Карцев рассказал Мазурину о встрече с Черницким.
— Гилель… — задушевно сказал Мазурин, — неугомонный Гилель! Молодец, что пошел воевать. Старая кость крепка!
И они стали говорить о своих прежних друзьях, о том, что будет, по их мнению, после войны, о жизни, которая, как природа после живительной бури, расцветает еще краше, еще ярче.
— Скорее бы все это увидеть! — с нетерпением произнес Карцев.
— Увидим, все увидим! Не так уж мы стары!
Мазурин встал, подошел к большой, расчерченной цветными карандашами карте Восточной Пруссии, висевшей на стене.
— Эта карта — мой верный друг, — сказал он. — Всю последнюю кампанию проделала со мною… Помнишь, Митя, как тридцать с лишним лет назад воевали мы здесь, — он провел пальцем по карте, — в армии Самсонова?

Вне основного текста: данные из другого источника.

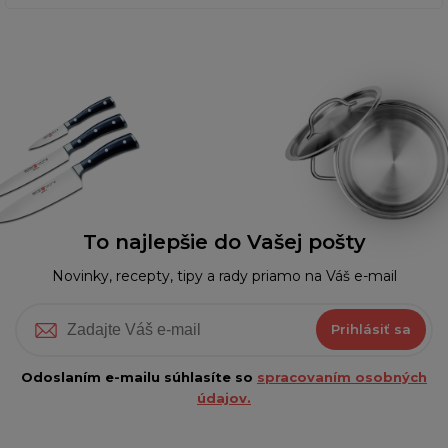
To najlepšie do Vašej pošty
Novinky, recepty, tipy a rady priamo na Váš e-mail
Prihlásiť sa
Odoslaním e-mailu súhlasíte so
spracovaním osobných
údajov.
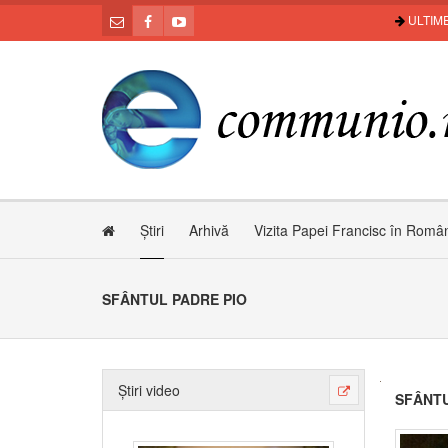
ULTIME
Știri
Arhivă
Vizita Papei Francisc în Româ
SFÂNTUL PADRE PIO
Știri video
SFÂNTU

Недавно разбирал я операцию царских генералов. Поучительно сравнить ее с той, которую проводили мы теперь почти что в тех же местах. Тогда русское командование действовало преступно. Первая и вторая армии дрались изолированно друг от друга и позволили противнику осуществить шлиффеновский план — разбить их порознь. В теперешней операции гитлеровцы были неизмеримо сильнее — у них было не двенадцать, а около сорока дивизий и вся Восточная Пруссия представляла собой сплошной, сильно укрепленный район. И все же мы вели наступление с такой силой и организованностью и в таком большом масштабе, что не позволили гитлеровцам осуществить контрманевр и разгромили их полностью. Ты же помнишь, что в первую войну речь шла только об окружении противника в Мазурских озерах, а нынче мы отрезали от Германии всю Восточную Пруссию и вышли к морю.
И знаешь, почему так интересно и поучительно сравнить две эти восточнопрусские операции? Два мира, две России вижу я перед собой — старую и новую. Ведь не война наша цель, а вечный мир, созидание, строительство небывалой еще в истории человечества свободной жизни, где бы человек мог пользоваться всеми благами культуры. Но если нас заставили воевать против нашей воли, как в эту войну, или еще заставят, — пусть знают: нет силы, которая могла бы одолеть нас, вернуть к старому. Нет, мы уже не те, какими были до Октября…
Мазурин задумался, немного помолчал.
— Вот что я тебе скажу, Митя, — твердо произнес он, будто утверждая старые, выношенные мысли, — я эту войну воевал по-ленински… да, по-ленински. Сейчас я тебе объясню… Ленин обладал замечательной памятью, он помнил людей, с которыми встречался и разговаривал хотя бы один раз. И еще была у него одна особенность — теплота и внимание к людям.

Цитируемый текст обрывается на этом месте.